# DERBY vs HSQLDB (Vor- Nachteile)



## Partheeus (5. Okt 2005)

Moin,

hab jetzt schon zahlreiche Threads hier gelesen, komme aber nicht weiter mit meinem Problem.
Ich bin dabei ein Archiv zu schreiben und habe mich nun für eine embedded Datenbank entschieden.
Zwei Favoriten habe ich. Zum einen *DERBY* (Apache) und zum anderen *HSQL*.

Nun kann ich mich net so recht entscheiden.
DERBY soll recht langsam sein, HSQL sehr schnell, dafür soll (soweit ich gelesen habe) aber
HSQL die ganzen Selects, inserts updates etc. in einer Datei speichern und bei jedem Start
neu laden, ist das richtig??? Wird das dann aber mit der Zeit nicht auch langsam???

Wäre nett wenn ihr mir bei meiner Entscheidung helfen könntet und mir eventuell Eure
Erfahrungen mit DERBY oder HSQL mitteilen könntet. Vor- und Nachteil.....wenns geht. 
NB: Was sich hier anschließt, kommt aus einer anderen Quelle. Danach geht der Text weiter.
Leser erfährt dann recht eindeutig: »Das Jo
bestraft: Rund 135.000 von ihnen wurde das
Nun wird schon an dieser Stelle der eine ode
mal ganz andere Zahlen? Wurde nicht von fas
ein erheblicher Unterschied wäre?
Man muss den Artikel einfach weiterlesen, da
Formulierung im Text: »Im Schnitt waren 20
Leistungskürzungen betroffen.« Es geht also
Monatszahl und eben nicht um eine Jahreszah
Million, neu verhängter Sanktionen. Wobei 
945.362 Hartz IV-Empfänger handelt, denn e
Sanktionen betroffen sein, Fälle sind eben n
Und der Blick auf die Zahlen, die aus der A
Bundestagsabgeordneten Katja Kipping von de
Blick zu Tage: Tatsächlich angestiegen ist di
Schonmal vielen Dank im Vorraus....
Partheeus


----------



## Gast (6. Sep 2006)

Ich entwickle momentan eine kleinigkeit mit HSql und du hast bei HSql 3 Modi nicht nur den log-Table Modus den du wohl meinst(???)!
du kannst auch den Temp-Table Modus benutzen(für deine Zwecke nicht sinvoll da alles nach beendigung verloren geht). Der 3 Modi dürfte der für dich intressante sein bei diesem werden alle Daten auf der Festplatte gespeichert wie bei einer normalen Datenbank!
Leider hab ich selber (auf grund schlechter Englisch kentnisse und eine nur in Englisch verfügbaren Doku) noch nciht rausgefunden wie ich den Modus Switche


----------



## AlArenal (6. Sep 2006)

@Partheeus:
Wen du dir schon HSQL anschaust, kannste dir auch gleich H2 anschauen.

@Gast:
Was willst du denn da "switchen"?


----------



## Guest (6. Sep 2006)

hi,

gibt es für die derby datenbank auch so ein tool wie

phpMyAdmin für MySQL oder
pgAdmin für postgres?

thx


----------